DIRECTIONS FOR THIS TASK: Write out every line of text from all the records below, word for word. Leave the pictures out of your answer.

Page images and extracted text:
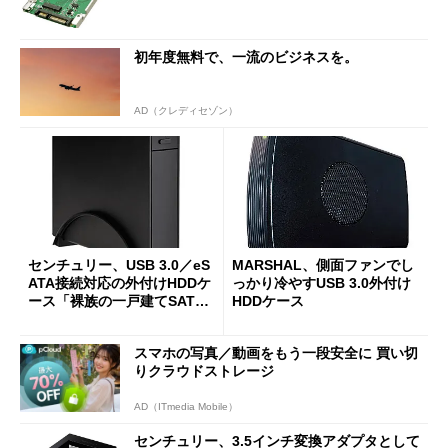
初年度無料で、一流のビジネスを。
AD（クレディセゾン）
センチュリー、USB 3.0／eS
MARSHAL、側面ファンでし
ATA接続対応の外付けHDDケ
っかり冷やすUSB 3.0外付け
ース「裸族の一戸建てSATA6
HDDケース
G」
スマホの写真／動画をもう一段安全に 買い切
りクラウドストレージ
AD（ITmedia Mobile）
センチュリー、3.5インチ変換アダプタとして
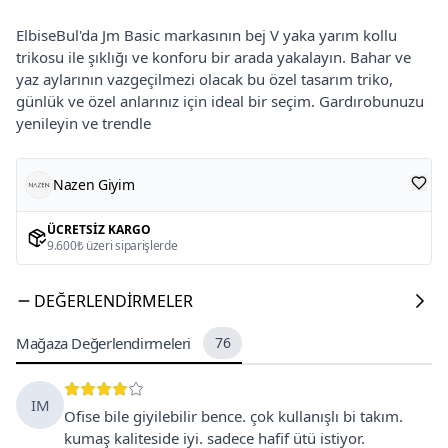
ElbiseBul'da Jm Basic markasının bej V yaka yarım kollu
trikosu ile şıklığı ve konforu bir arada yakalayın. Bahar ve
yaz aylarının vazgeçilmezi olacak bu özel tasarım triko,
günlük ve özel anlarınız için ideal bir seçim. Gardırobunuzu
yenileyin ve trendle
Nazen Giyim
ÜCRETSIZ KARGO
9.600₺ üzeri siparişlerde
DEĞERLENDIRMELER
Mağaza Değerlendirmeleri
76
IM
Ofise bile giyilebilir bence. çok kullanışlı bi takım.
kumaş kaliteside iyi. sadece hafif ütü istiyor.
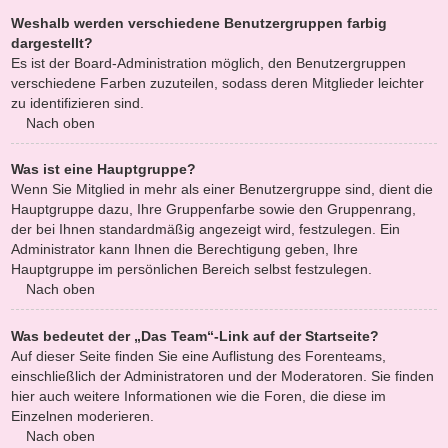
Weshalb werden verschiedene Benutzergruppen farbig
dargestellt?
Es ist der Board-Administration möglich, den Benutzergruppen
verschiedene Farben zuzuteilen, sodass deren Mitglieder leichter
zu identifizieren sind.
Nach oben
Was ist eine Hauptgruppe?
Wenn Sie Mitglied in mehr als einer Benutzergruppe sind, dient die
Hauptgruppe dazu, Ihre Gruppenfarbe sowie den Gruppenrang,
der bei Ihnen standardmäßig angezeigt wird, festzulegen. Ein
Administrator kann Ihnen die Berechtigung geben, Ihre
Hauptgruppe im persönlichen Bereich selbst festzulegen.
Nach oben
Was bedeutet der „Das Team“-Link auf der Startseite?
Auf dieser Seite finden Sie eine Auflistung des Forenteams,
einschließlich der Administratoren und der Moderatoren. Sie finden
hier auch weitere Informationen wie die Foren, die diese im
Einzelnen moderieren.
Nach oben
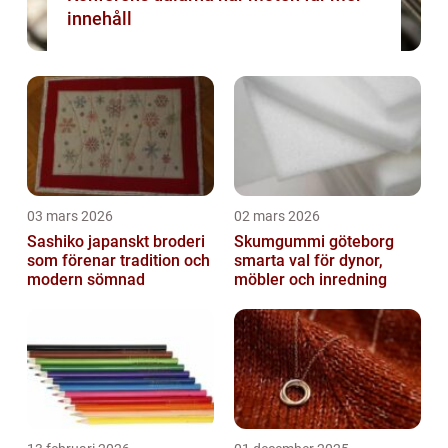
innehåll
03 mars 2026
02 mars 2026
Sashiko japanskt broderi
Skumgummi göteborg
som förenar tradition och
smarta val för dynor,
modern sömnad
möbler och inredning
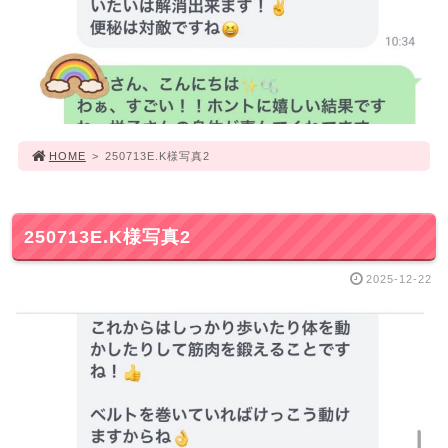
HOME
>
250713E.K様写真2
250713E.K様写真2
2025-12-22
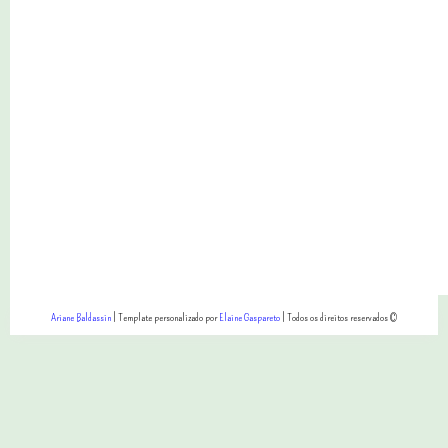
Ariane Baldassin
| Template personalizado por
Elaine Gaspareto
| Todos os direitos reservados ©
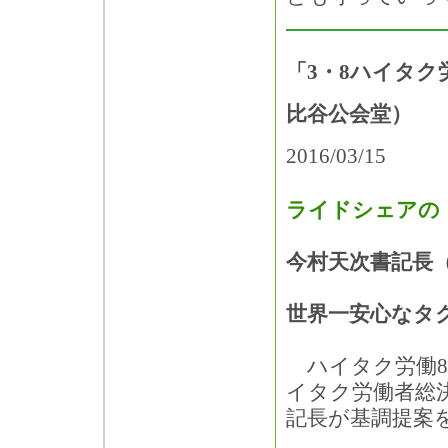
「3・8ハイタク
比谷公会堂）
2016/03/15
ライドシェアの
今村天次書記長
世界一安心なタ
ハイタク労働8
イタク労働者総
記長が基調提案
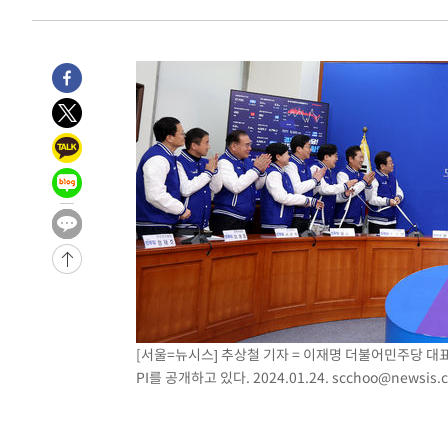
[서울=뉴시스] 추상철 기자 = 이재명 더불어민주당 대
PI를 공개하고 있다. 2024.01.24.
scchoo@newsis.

SOLUTION FOR THIS TASK:
初年度無料で、一流のビジネスを。
AD（クレディセゾン）
センチュリー、USB 3.0／eS
MARSHAL、側面ファンでし
ATA接続対応の外付けHDDケ
っかり冷やすUSB 3.0外付け
ース「裸族の一戸建てSATA6
HDDケース
G」
スマホの写真／動画をもう一段安全に 買い切
りクラウドストレージ
AD（ITmedia Mobile）
センチュリー、3.5インチ変換アダプタとして
ElbiseBul'da Jm Basic markasının bej V yaka yarım kollu
trikosu ile şıklığı ve konforu bir arada yakalayın. Bahar ve
yaz aylarının vazgeçilmezi olacak bu özel tasarım triko,
günlük ve özel anlarınız için ideal bir seçim. Gardırobunuzu
yenileyin ve trendle
Nazen Giyim
ÜCRETSIZ KARGO
9.600₺ üzeri siparişlerde
DEĞERLENDIRMELER
Mağaza Değerlendirmeleri
76
IM
Ofise bile giyilebilir bence. çok kullanışlı bi takım.
kumaş kaliteside iyi. sadece hafif ütü istiyor.
Weshalb werden verschiedene Benutzergruppen farbig
dargestellt?
Es ist der Board-Administration möglich, den Benutzergruppen
verschiedene Farben zuzuteilen, sodass deren Mitglieder leichter
zu identifizieren sind.
Nach oben
Was ist eine Hauptgruppe?
Wenn Sie Mitglied in mehr als einer Benutzergruppe sind, dient die
Hauptgruppe dazu, Ihre Gruppenfarbe sowie den Gruppenrang,
der bei Ihnen standardmäßig angezeigt wird, festzulegen. Ein
Administrator kann Ihnen die Berechtigung geben, Ihre
Hauptgruppe im persönlichen Bereich selbst festzulegen.
Nach oben
Was bedeutet der „Das Team“-Link auf der Startseite?
Auf dieser Seite finden Sie eine Auflistung des Forenteams,
einschließlich der Administratoren und der Moderatoren. Sie finden
hier auch weitere Informationen wie die Foren, die diese im
Einzelnen moderieren.
Nach oben
innehåll
03 mars 2026
02 mars 2026
Sashiko japanskt broderi
Skumgummi göteborg
som förenar tradition och
smarta val för dynor,
modern sömnad
möbler och inredning
HOME
>
250713E.K様写真2
250713E.K様写真2
2025-12-22
Ariane Baldassin
| Template personalizado por
Elaine Gaspareto
| Todos os direitos reservados ©
「3・8ハイタク
比谷公会堂）
2016/03/15
ライドシェアの
今村天次書記長
世界一安心なタ
ハイタク労働8
イタク労働者総
記長が基調提案
[서울=뉴시스] 추상철 기자 = 이재명 더불어민주당 대
PI를 공개하고 있다. 2024.01.24.
scchoo@newsis.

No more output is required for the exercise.